Return every line of the listing below that contains the string "Chromebooks", matching case exactly.

### Supplied records
*** Begin section ***

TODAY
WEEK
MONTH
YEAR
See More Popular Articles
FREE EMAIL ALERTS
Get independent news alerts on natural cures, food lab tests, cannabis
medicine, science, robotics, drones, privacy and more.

*** End section ***
*** Begin section ***

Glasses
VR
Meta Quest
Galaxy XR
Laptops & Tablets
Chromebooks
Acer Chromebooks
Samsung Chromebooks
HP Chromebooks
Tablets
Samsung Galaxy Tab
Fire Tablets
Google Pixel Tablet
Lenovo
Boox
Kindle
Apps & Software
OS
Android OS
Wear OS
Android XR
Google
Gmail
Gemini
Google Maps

*** End section ***
*** Begin section ***

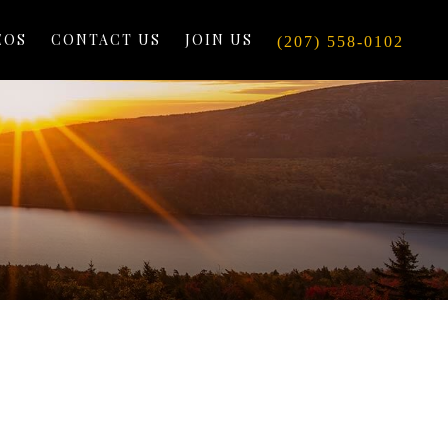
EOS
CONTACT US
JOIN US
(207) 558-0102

*** End section ***

### Solution to this problem
Chromebooks
Acer Chromebooks
Samsung Chromebooks
HP Chromebooks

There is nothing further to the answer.